*PASSAGE PROVIDED*.
|---|

Translate one Rust parser output into a vLLM DeltaMessage.

Source code in vllm/tool_parsers/rust_tool_parser.py
def _delta_message_from_parser_output(
    self, parser_output: Any | None
) -> DeltaMessage | None:
    """Translate one Rust parser output into a vLLM ``DeltaMessage``."""
    if parser_output is None:
        return None

    normal_text = parser_output.normal_text or None
    tool_calls: list[DeltaToolCall] = []
    for tool_call in parser_output.calls:
        index = tool_call.tool_index
        name = tool_call.name
        arguments: str | None = tool_call.arguments
        if name is None and arguments is None:
            continue

        tool_call_id = self._record_delta(index, name, arguments)
        tool_calls.append(
            DeltaToolCall(
                index=index,
                id=tool_call_id,
                type="function" if name is not None else None,
                function=DeltaFunctionCall(
                    name=name,
                    arguments=arguments,
                ),
            )
        )

    if normal_text is None and not tool_calls:
        return None
    return DeltaMessage(content=normal_text, tool_calls=tool_calls)

|---|

[Extracted page text data]
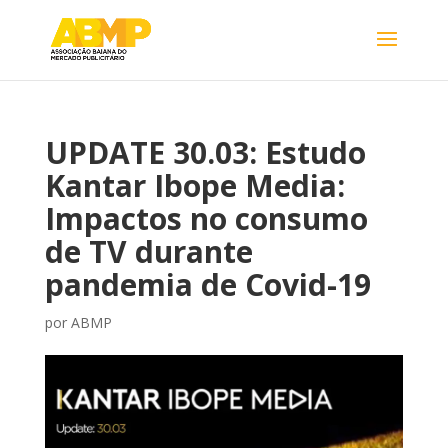
UPDATE 30.03: Estudo
Kantar Ibope Media:
Impactos no consumo
de TV durante
pandemia de Covid-19
por
ABMP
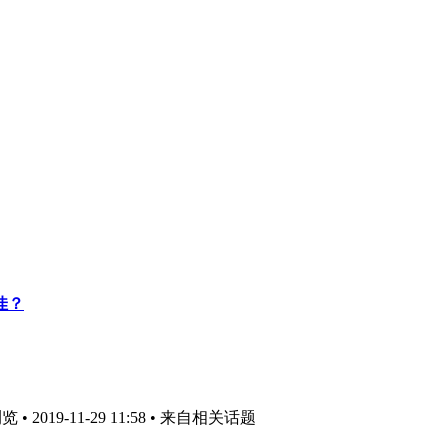
不佳？
 2019-11-29 11:58
• 来自相关话题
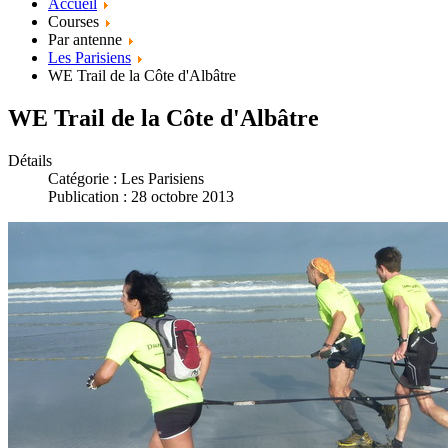
Accueil
Courses
Par antenne
Les Parisiens
WE Trail de la Côte d'Albâtre
WE Trail de la Côte d'Albâtre
Détails
Catégorie :
Les Parisiens
Publication : 28 octobre 2013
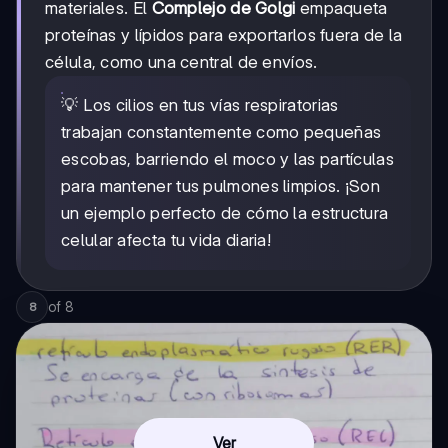
materiales. El
Complejo de Golgi
empaqueta
proteínas y lípidos para exportarlos fuera de la
célula, como una central de envíos.
💡 Los cilios en tus vías respiratorias
trabajan constantemente como pequeñas
escobas, barriendo el moco y las partículas
para mantener tus pulmones limpios. ¡Son
un ejemplo perfecto de cómo la estructura
celular afecta tu vida diaria!
of
8
8
Ver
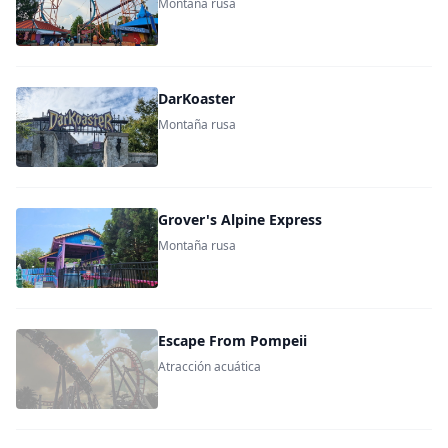
Montaña rusa
DarKoaster
Montaña rusa
Grover's Alpine Express
Montaña rusa
Escape From Pompeii
Atracción acuática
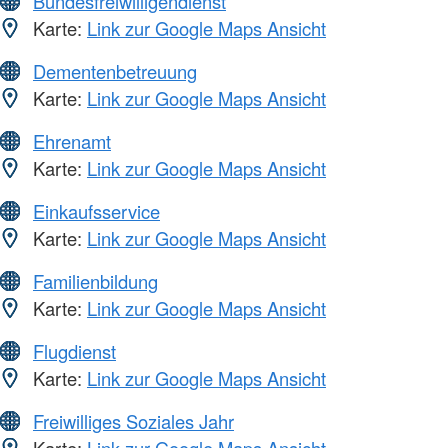
Bundesfreiwilligendienst
Karte:
Link zur Google Maps Ansicht
Dementenbetreuung
Karte:
Link zur Google Maps Ansicht
Ehrenamt
Karte:
Link zur Google Maps Ansicht
Einkaufsservice
Karte:
Link zur Google Maps Ansicht
Familienbildung
Karte:
Link zur Google Maps Ansicht
Flugdienst
Karte:
Link zur Google Maps Ansicht
Freiwilliges Soziales Jahr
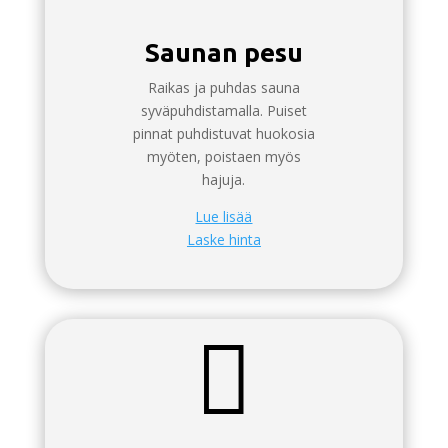
Saunan pesu
Raikas ja puhdas sauna
syväpuhdistamalla. Puiset
pinnat puhdistuvat huokosia
myöten, poistaen myös
hajuja.
Lue lisää
Laske hinta

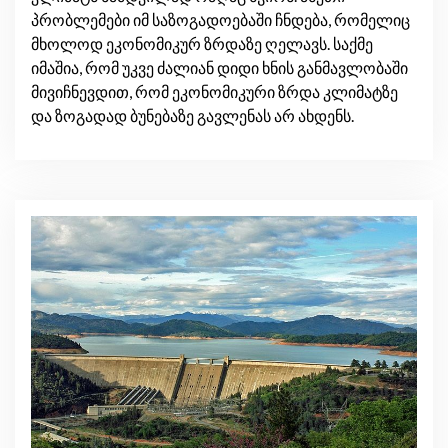
პრობლემები იმ საზოგადოებაში ჩნდება, რომელიც
მხოლოდ ეკონომიკურ ზრდაზე ღელავს. საქმე
იმაშია, რომ უკვე ძალიან დიდი ხნის განმავლობაში
მივიჩნევდით, რომ ეკონომიკური ზრდა კლიმატზე
და ზოგადად ბუნებაზე გავლენას არ ახდენს.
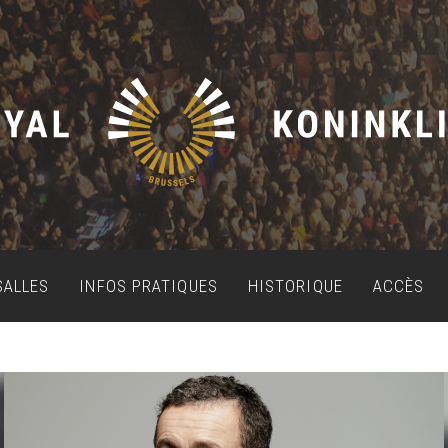
SALLES
INFOS PRATIQUES
HISTORIQUE
ACCÈS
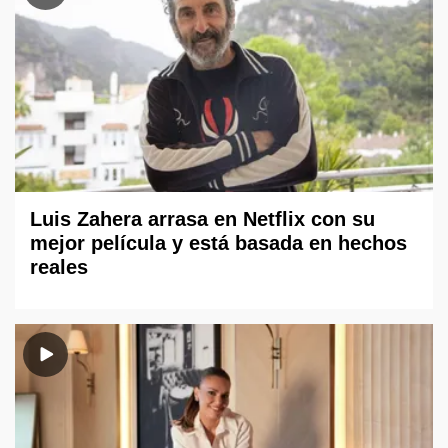
Luis Zahera arrasa en Netflix con su
mejor película y está basada en hechos
reales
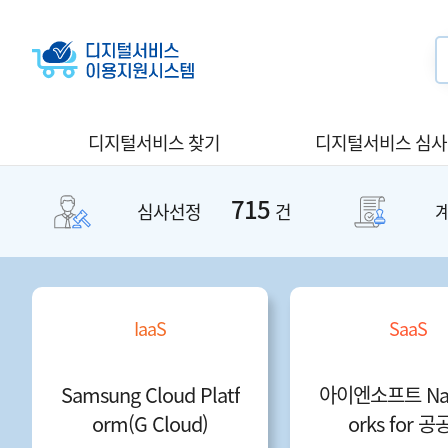
디지털서비스 찾기
디지털서비스 심
715
심사선정
건
IaaS
SaaS
Samsung Cloud Platf
아이엔소프트 Nav
orm(G Cloud)
orks for 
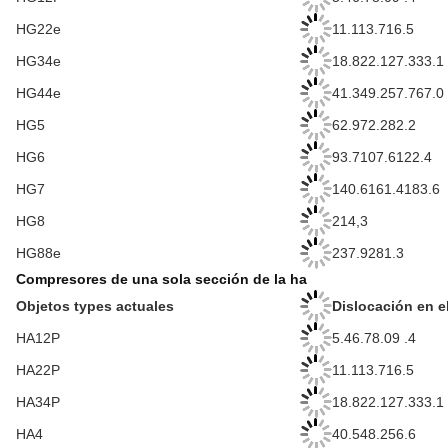
HG22e
11.113.716.5
HG34e
18.822.127.333.1
HG44e
41.349.257.767.0
HG5
62.972.282.2
HG6
93.7107.6122.4
HG7
140.6161.4183.6
HG8
214,3
HG88e
237.9281.3
Compresores de una sola sección de la ha
Objetos types actuales
Dislocación en e
HA12P
5.46.78.09 .4
HA22P
11.113.716.5
HA34P
18.822.127.333.1
HA4
40.548.256.6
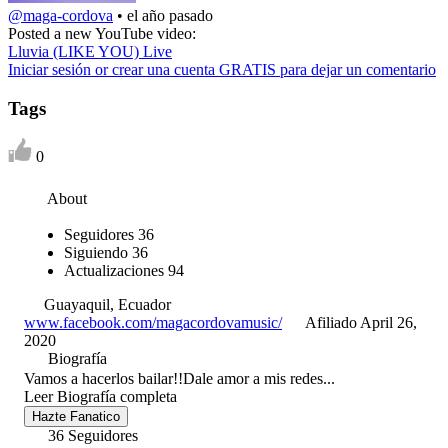
@maga-cordova
•
el año pasado
Posted a new YouTube video:
Lluvia (LIKE YOU) Live
Iniciar sesión or crear una cuenta GRATIS para dejar un comentario
Tags
0
About
Seguidores
36
Siguiendo
36
Actualizaciones
94
Guayaquil, Ecuador
www.facebook.com/magacordovamusic/
Afiliado April 26,
2020
Biografía
Vamos a hacerlos bailar!!Dale amor a mis redes...
Leer Biografía completa
Hazte Fanatico
36 Seguidores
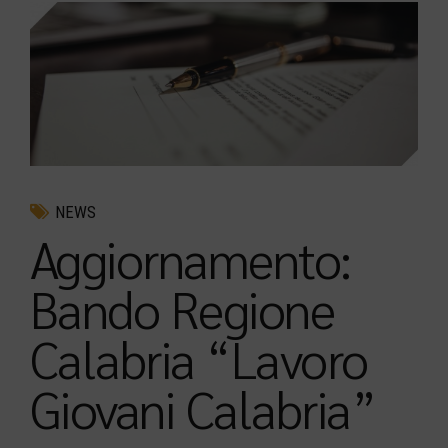
NEWS
Aggiornamento:
Bando Regione
Calabria “Lavoro
Giovani Calabria”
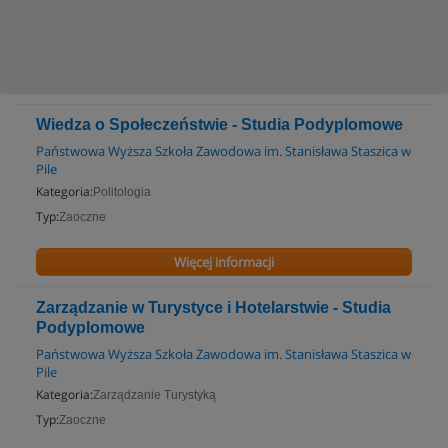
Wiedza o Społeczeństwie - Studia Podyplomowe
Państwowa Wyższa Szkoła Zawodowa im. Stanisława Staszica w
Pile
Kategoria:
Politologia
Typ:
Zaoczne
Więcej informacji
Zarządzanie w Turystyce i Hotelarstwie - Studia
Podyplomowe
Państwowa Wyższa Szkoła Zawodowa im. Stanisława Staszica w
Pile
Kategoria:
Zarządzanie Turystyką
Typ:
Zaoczne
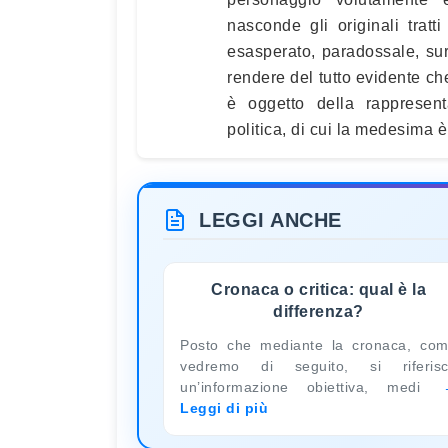
nasconde gli originali tratti
esasperato, paradossale, surr
rendere del tutto evidente che
è oggetto della rappresent
politica, di cui la medesima 
LEGGI ANCHE
Cronaca o critica: qual è la
differenza?
Posto che mediante la cronaca, co
vedremo di seguito, si riferis
un’informazione obiettiva, medi
Leggi di più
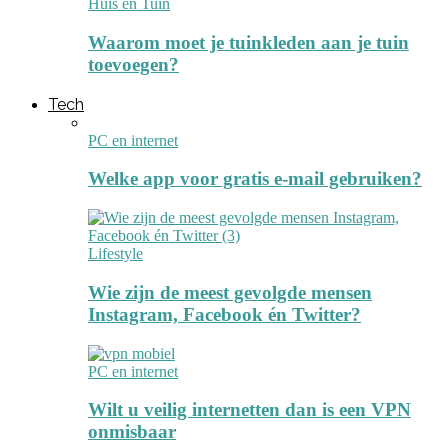
Huis en Tuin
Waarom moet je tuinkleden aan je tuin
toevoegen?
Tech
PC en internet
Welke app voor gratis e-mail gebruiken?
Lifestyle
Wie zijn de meest gevolgde mensen
Instagram, Facebook én Twitter?
PC en internet
Wilt u veilig internetten dan is een VPN
onmisbaar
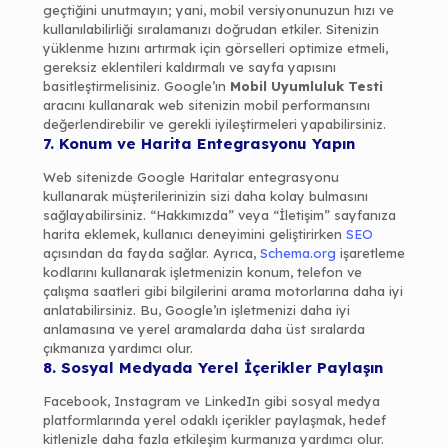
geçtiğini unutmayın; yani, mobil versiyonunuzun hızı ve
kullanılabilirliği sıralamanızı doğrudan etkiler. Sitenizin
yüklenme hızını artırmak için görselleri optimize etmeli,
gereksiz eklentileri kaldırmalı ve sayfa yapısını
basitleştirmelisiniz. Google’ın
Mobil Uyumluluk Testi
aracını kullanarak web sitenizin mobil performansını
değerlendirebilir ve gerekli iyileştirmeleri yapabilirsiniz.
7. Konum ve Harita Entegrasyonu Yapın
Web sitenizde Google Haritalar entegrasyonu
kullanarak müşterilerinizin sizi daha kolay bulmasını
sağlayabilirsiniz. “Hakkımızda” veya “İletişim” sayfanıza
harita eklemek, kullanıcı deneyimini geliştirirken
SEO
açısından da fayda sağlar. Ayrıca,
Schema.org
işaretleme
kodlarını kullanarak işletmenizin konum, telefon ve
çalışma saatleri gibi bilgilerini arama motorlarına daha iyi
anlatabilirsiniz. Bu, Google’ın işletmenizi daha iyi
anlamasına ve yerel aramalarda daha üst sıralarda
çıkmanıza yardımcı olur.
8. Sosyal Medyada Yerel İçerikler Paylaşın
Facebook, Instagram ve LinkedIn gibi sosyal medya
platformlarında yerel odaklı içerikler paylaşmak, hedef
kitlenizle daha fazla etkileşim kurmanıza yardımcı olur.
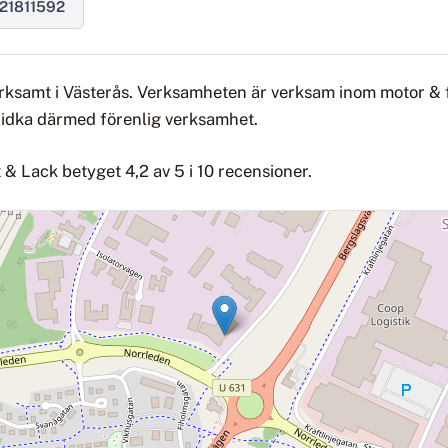
21811592
verksamt i Västerås. Verksamheten är verksam inom motor &
t idka därmed förenlig verksamhet.
& Lack betyget 4,2 av 5 i 10 recensioner.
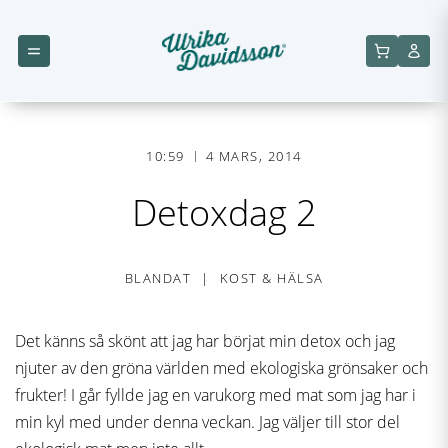
10:59
4 MARS, 2014
Detoxdag 2
BLANDAT
KOST & HÄLSA
Det känns så skönt att jag har börjat min detox och jag
njuter av den gröna världen med ekologiska grönsaker och
frukter! I går fyllde jag en varukorg med mat som jag har i
min kyl med under denna veckan. Jag väljer till stor del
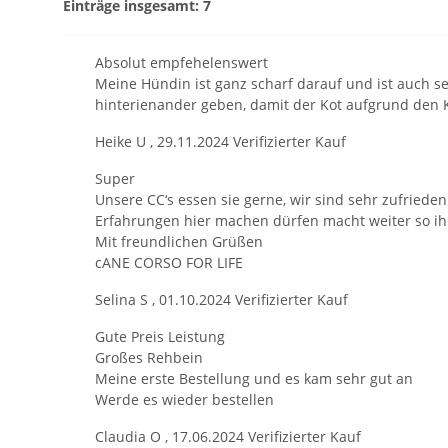
Einträge insgesamt: 7
Absolut empfehelenswert
Meine Hündin ist ganz scharf darauf und ist auch se
hinterienander geben, damit der Kot aufgrund den K
Heike U
,
29.11.2024
Verifizierter Kauf
Super
Unsere CC‘s essen sie gerne, wir sind sehr zufrieden
Erfahrungen hier machen dürfen macht weiter so ih
Mit freundlichen Grüßen
cANE CORSO FOR LIFE
Selina S
,
01.10.2024
Verifizierter Kauf
Gute Preis Leistung
Großes Rehbein
Meine erste Bestellung und es kam sehr gut an
Werde es wieder bestellen
Claudia O
,
17.06.2024
Verifizierter Kauf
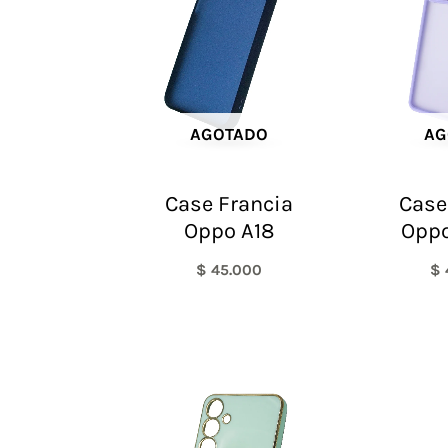
AGOTADO
AG
Case Francia
Case
Oppo A18
Oppo
$
45.000
$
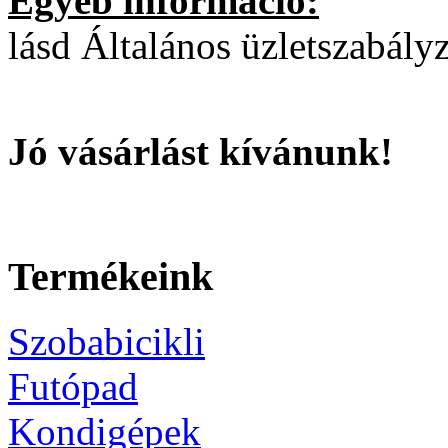
Egyéb információ:
lásd Általános üzletszabályz
Jó vásárlást kívánunk!
Termékeink
Szobabicikli
Futópad
Kondigépek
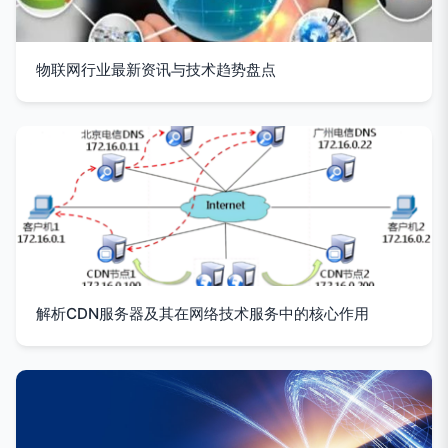
物联网行业最新资讯与技术趋势盘点
解析CDN服务器及其在网络技术服务中的核心作用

|---|

*ASSIGNMENT*. Print the Rust parser output text in full, word for word and line for line. Rely solely on the text; the data plays no part here.

*ANSWER SECTION*.
Translate one Rust parser output into a vLLM DeltaMessage.

Source code in vllm/tool_parsers/rust_tool_parser.py
def _delta_message_from_parser_output(
    self, parser_output: Any | None
) -> DeltaMessage | None:
    """Translate one Rust parser output into a vLLM ``DeltaMessage``."""
    if parser_output is None:
        return None

    normal_text = parser_output.normal_text or None
    tool_calls: list[DeltaToolCall] = []
    for tool_call in parser_output.calls:
        index = tool_call.tool_index
        name = tool_call.name
        arguments: str | None = tool_call.arguments
        if name is None and arguments is None:
            continue

        tool_call_id = self._record_delta(index, name, arguments)
        tool_calls.append(
            DeltaToolCall(
                index=index,
                id=tool_call_id,
                type="function" if name is not None else None,
                function=DeltaFunctionCall(
                    name=name,
                    arguments=arguments,
                ),
            )
        )

    if normal_text is None and not tool_calls:
        return None
    return DeltaMessage(content=normal_text, tool_calls=tool_calls)